Wiggle and Go! System Identification for Zero-Shot Dynamic Rope Manipulation
Robots now toss ropes with 3.55 cm accuracy, no real-world training needed.
Carnegie Mellon University researchers have developed Wiggle and Go!, a novel system-identification framework that enables robots to dynamically manipulate ropes with zero-shot learning—no real-world training data required. The method addresses a critical challenge in robotics: tasks like throwing a rope to a target are unforgiving, where a single mistake causes delays or failure. Traditional approaches either need large real-world datasets or iterative trial-and-error. Wiggle and Go! instead uses a two-stage pipeline: first, a system identification module observes rope movement to predict descriptive physical parameters (like stiffness and damping). Second, these parameters inform a goal-conditioned optimization method that predicts robot actions for zero-shot execution in the real world.

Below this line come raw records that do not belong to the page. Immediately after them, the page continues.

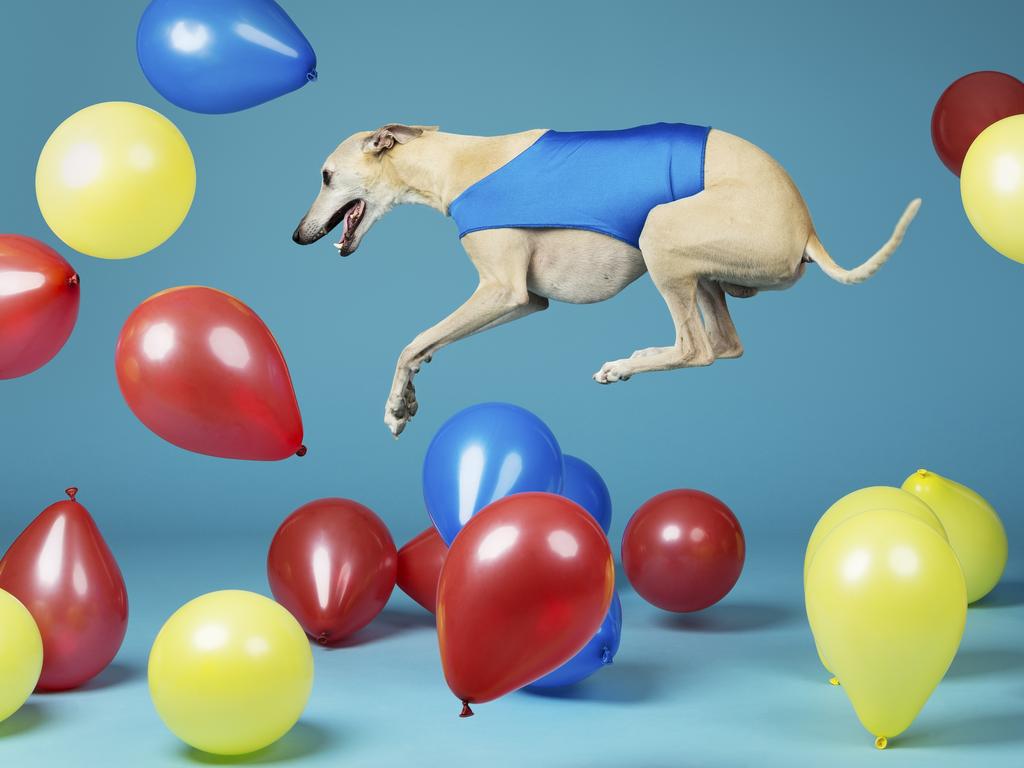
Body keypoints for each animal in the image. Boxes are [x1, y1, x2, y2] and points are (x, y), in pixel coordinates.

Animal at [290, 126, 921, 438]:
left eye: (324, 176)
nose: (297, 236)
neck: (456, 165)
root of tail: (806, 226)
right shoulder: (527, 300)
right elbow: (425, 345)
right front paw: (410, 398)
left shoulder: (502, 291)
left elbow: (410, 342)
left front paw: (396, 406)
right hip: (697, 268)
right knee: (724, 344)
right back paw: (642, 356)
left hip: (660, 231)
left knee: (697, 349)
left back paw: (622, 366)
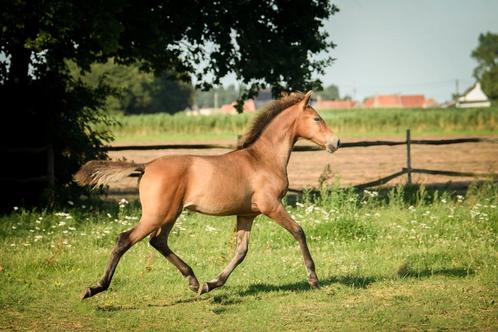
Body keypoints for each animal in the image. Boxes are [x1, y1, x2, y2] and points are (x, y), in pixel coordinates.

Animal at [76, 90, 340, 298]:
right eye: (317, 118)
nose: (336, 142)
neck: (263, 159)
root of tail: (147, 165)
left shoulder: (247, 214)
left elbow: (241, 252)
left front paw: (211, 284)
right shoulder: (271, 205)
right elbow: (299, 231)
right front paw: (313, 278)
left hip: (170, 214)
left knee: (158, 241)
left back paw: (193, 281)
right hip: (156, 214)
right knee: (124, 239)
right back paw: (96, 287)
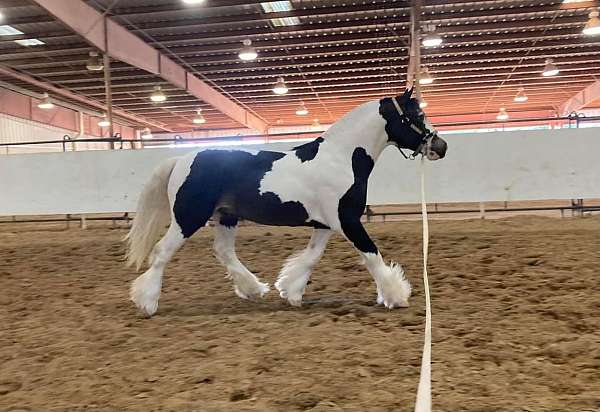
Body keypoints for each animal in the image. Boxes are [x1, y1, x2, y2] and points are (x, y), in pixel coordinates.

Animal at [125, 88, 446, 318]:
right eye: (416, 116)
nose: (440, 147)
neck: (342, 158)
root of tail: (182, 159)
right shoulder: (348, 221)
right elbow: (372, 255)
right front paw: (396, 296)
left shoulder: (325, 224)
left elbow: (311, 258)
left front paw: (290, 292)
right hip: (188, 218)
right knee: (162, 252)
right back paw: (147, 303)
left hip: (226, 216)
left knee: (224, 252)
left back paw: (253, 289)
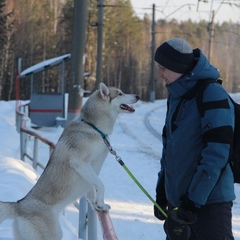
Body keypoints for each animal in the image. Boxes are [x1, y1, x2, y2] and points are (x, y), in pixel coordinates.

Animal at [0, 83, 139, 240]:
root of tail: (19, 205)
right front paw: (99, 203)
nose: (138, 96)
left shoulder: (92, 170)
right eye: (120, 93)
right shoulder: (80, 163)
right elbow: (101, 185)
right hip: (53, 234)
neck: (94, 128)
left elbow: (92, 190)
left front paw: (99, 205)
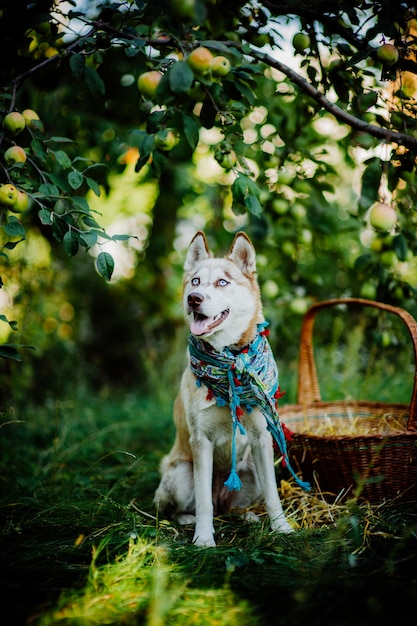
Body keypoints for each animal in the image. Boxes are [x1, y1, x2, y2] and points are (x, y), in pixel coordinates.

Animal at [154, 230, 296, 544]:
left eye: (222, 282)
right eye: (195, 281)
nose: (194, 299)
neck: (230, 362)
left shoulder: (261, 438)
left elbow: (273, 495)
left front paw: (282, 527)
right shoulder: (201, 442)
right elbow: (204, 502)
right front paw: (204, 539)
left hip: (250, 470)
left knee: (232, 506)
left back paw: (247, 516)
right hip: (181, 473)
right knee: (184, 506)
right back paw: (187, 519)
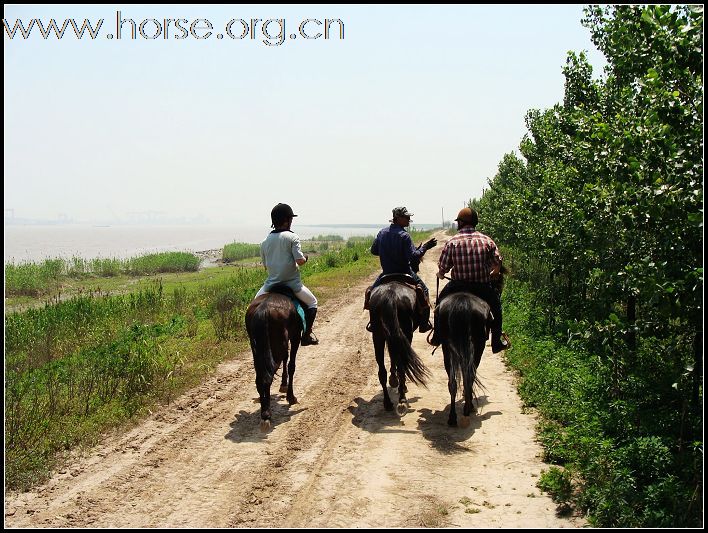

In experiments, the method achieved 3.55 cm average accuracy on 3D target striking when using system parameters, versus 15.34 cm without them—a 4x improvement. It also reached a 0.95 Pearson correlation coefficient between Fourier frequencies of predicted and real ropes on unseen trajectories, showing high fidelity in modeling rope dynamics. The task-agnostic system ID module allows seamless switching between different manipulation tasks, supporting diverse policies from a single model. This work, submitted to arXiv on April 23, 2026, represents a significant step toward practical robotic manipulation of deformable objects in dynamic environments.
- Wiggle and Go! uses a system identification module to predict rope physical parameters from movement, enabling zero-shot manipulation without real-world training data.
- Achieved 3.55 cm average accuracy on 3D target striking, a 4x improvement over the 15.34 cm baseline without system parameters.
- Achieved a 0.95 Pearson correlation coefficient between predicted and real rope Fourier frequencies on unseen trajectories, demonstrating high modeling accuracy.
Why It Matters
Enables robots to handle deformable objects dynamically without training data, unlocking real-world applications in logistics and manufacturing.